MATERIAL DE TRABAJO -
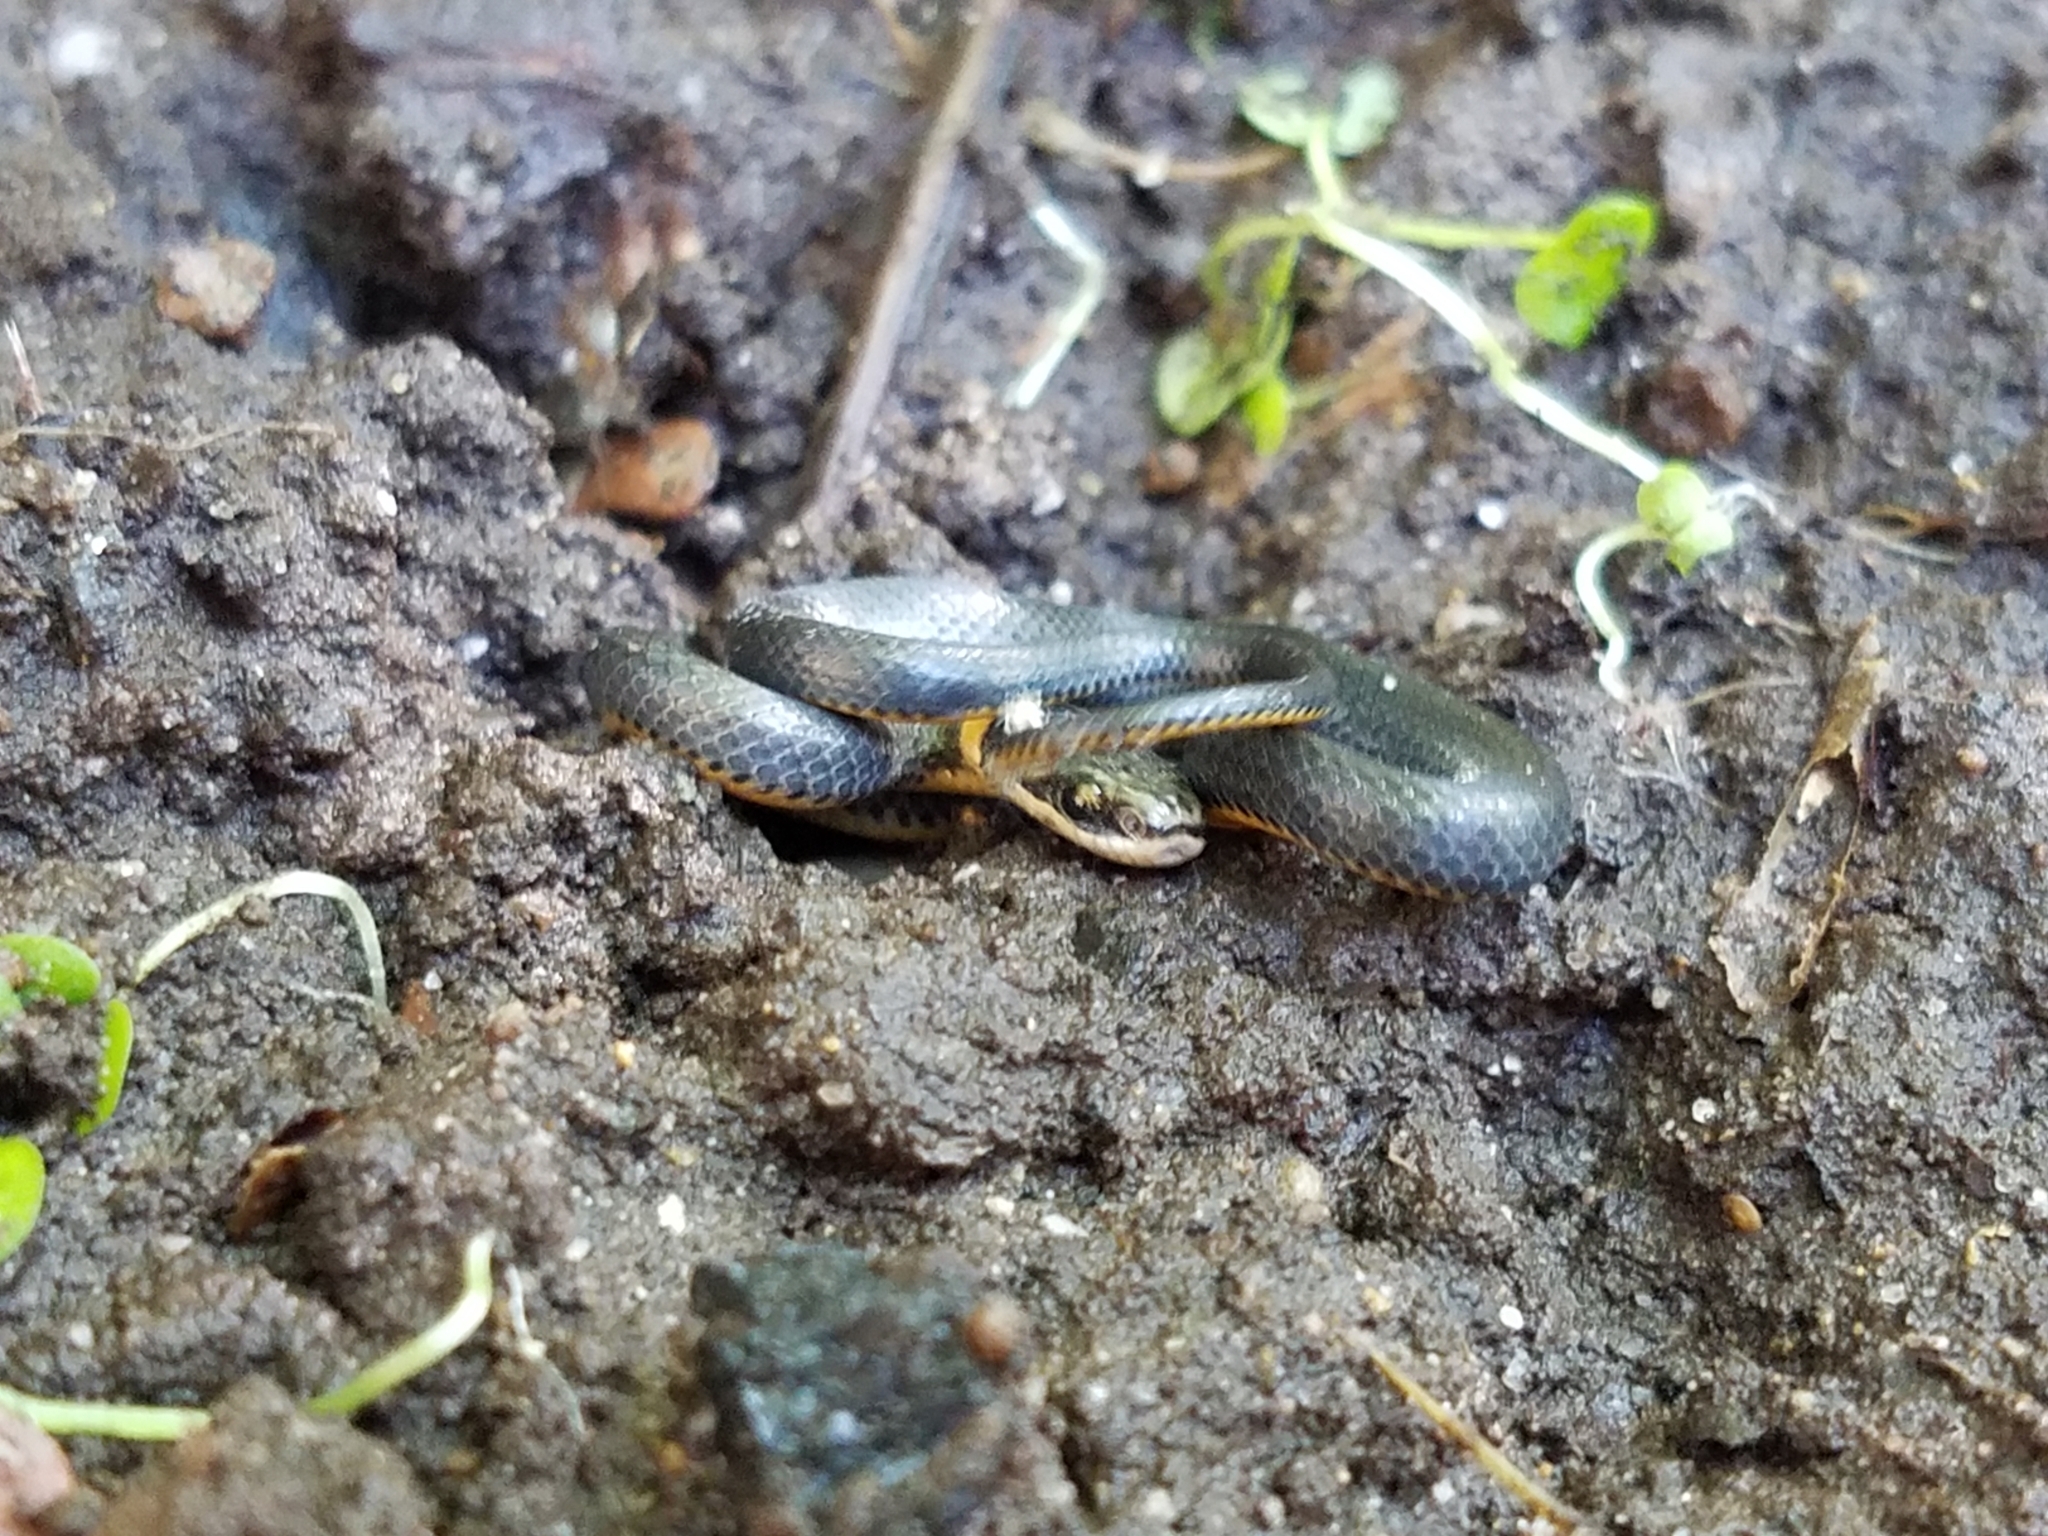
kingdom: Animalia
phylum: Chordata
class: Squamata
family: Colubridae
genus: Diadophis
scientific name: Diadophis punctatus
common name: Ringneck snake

TAREA ASIGNADA - Copia sin cambios el tramo del material que va desde la línea que contiene "class: Squamata" hasta el final, con ambos extremos incluidos.

RESPUESTA -
class: Squamata
family: Colubridae
genus: Diadophis
scientific name: Diadophis punctatus
common name: Ringneck snake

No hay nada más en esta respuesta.